An example quoted by the Court of Appeals is a murder case where a person both poisons and suffocates a victim. The jury does not have to be unanimous on whether it was the poison or the suffocation that killed the person, they just have to be unanimous that the defendant murdered the person. The means or theories can be different. 

It is always good to simplify a case as much as possible. In DUI cases I often advise to not include the prongs you are not going to be arguing in jury instructions just to simplify the case for the jury and not get into the weeds. The writing on the wall with unanimity had led me to believe that special verdict forms for DUI cases were a good idea. The Cissel case stands for that being unnecessary. You will have to determine what works best for you in each case, but the DUI statute under Cissel is not viewed as separate offenses or events, but simply alternate means or theories, and unanimity on a special verdict form as been trending in Utah case law does not apply. 

Of course, the Utah Supreme Court could take this case and go another way. There is also the chance that over time caselaw develops that take these arguments a different direction. However, as of this writing, that is the standard for analyzing these DUI cases under unanimity. 

You can read the full opinion here: State v. Cissel

Thursday, September 12, 2024

State v. Fraughton

Recently the Court of Appeals decided a case that shows the importance of using special verdict forms in your DUI jury trial. 
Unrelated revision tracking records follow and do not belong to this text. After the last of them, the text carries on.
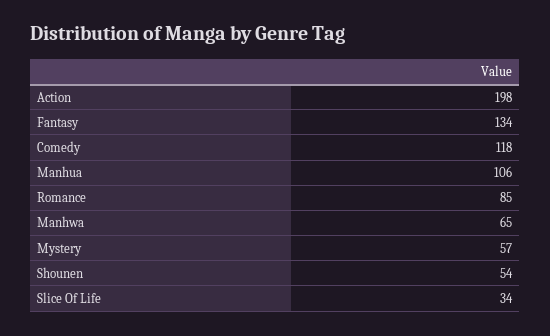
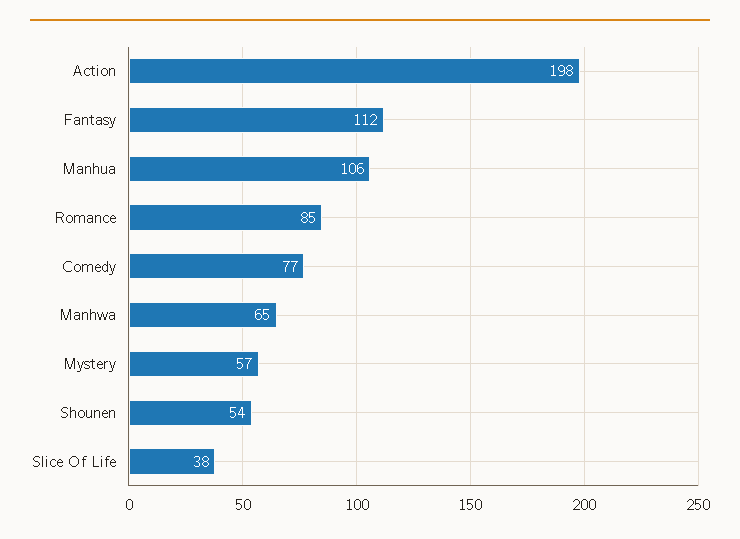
Fantasy: 134 -> 112
Comedy: 118 -> 77
Slice Of Life: 34 -> 38

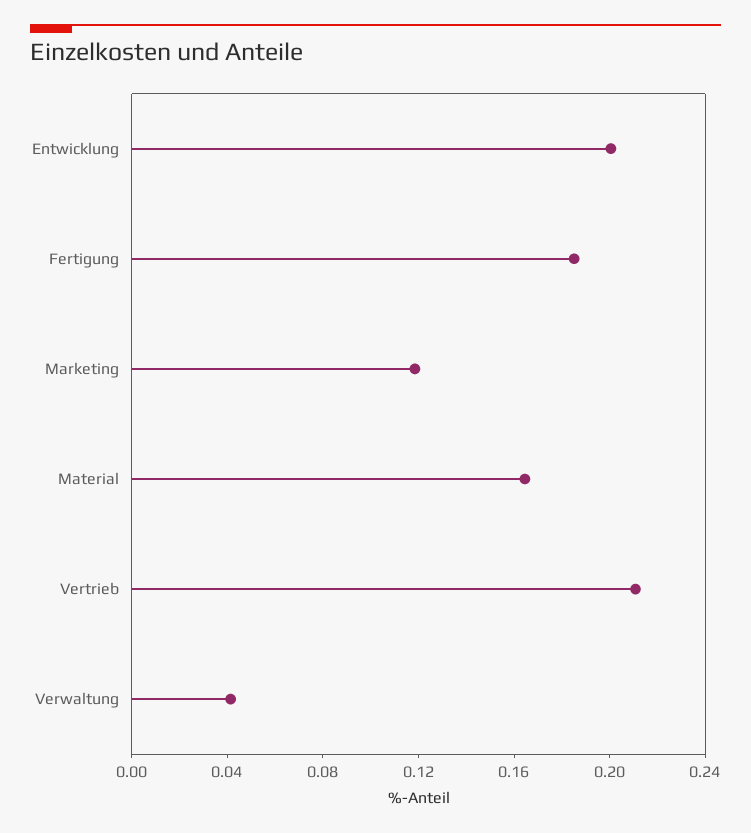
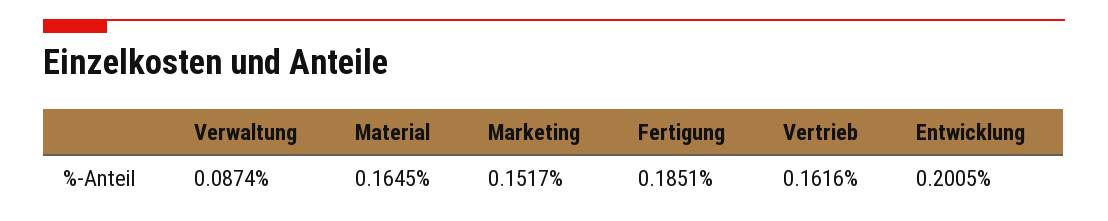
Marketing: 0.12 -> 0.1517
Vertrieb: 0.21 -> 0.1616
Verwaltung: 0.04 -> 0.0874

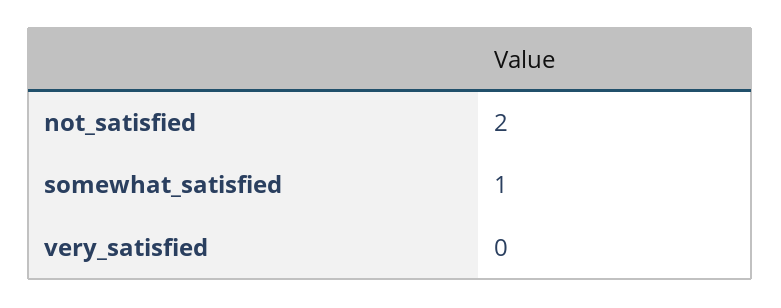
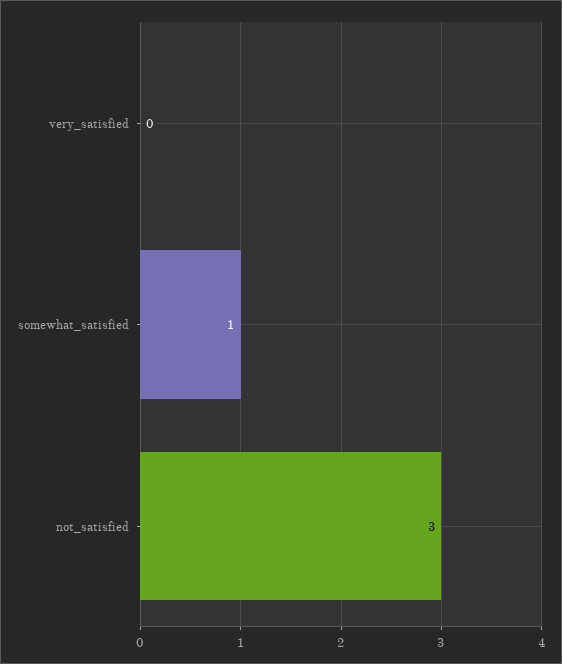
not_satisfied: 2 -> 3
There isn't really anything novel about the facts of the case or the decision made, but it is worth noting that the presence of a special verdict form is what the court relied upon to "easily dispatch" the defendant's arguments on appeal. 

It's a short case and one that is not groundbreaking, but it certainly is illustrative and gives guidance on good practices in DUI cases. You may read the full opinion on the link below. 

State v. Fraughton

Monday, August 5, 2024

Reasonable Suspicion and Citizen Informants in DUI Cases

The Utah Court of Appeals recently took up another case that reviewed when a citizen informant's tip can lead to reasonable suspicion for an officer to make a stop. 

The case is actually an ineffective assistance of counsel appeal, however, the court did the analysis to see if the motion defendant was saying counsel should have filed would have any merit or chance of being successful. 

A solid analysis of the factors involved with citizen informant tips and reasonable suspicion was done by the court. Ultimately, the Court of Appeals rejected defendant's argument, stating that there was ample reasonable articulable suspicion for the detention in the case. The ultimate holding was as follows: 

"Before Officer approached Perkins, he received a communication from police dispatch that Witness had observed Perkins purchase beer, open a can while seated in the driver’s seat of his vehicle, and then drive onto the highway. Even though neither Witness nor Officer saw Perkins drive erratically or commit any traffic infractions, the facts relayed by Witness amply support the initial investigative detention because operating a vehicle containing an open container of alcohol or while drinking alcohol is a criminal offense under Utah law."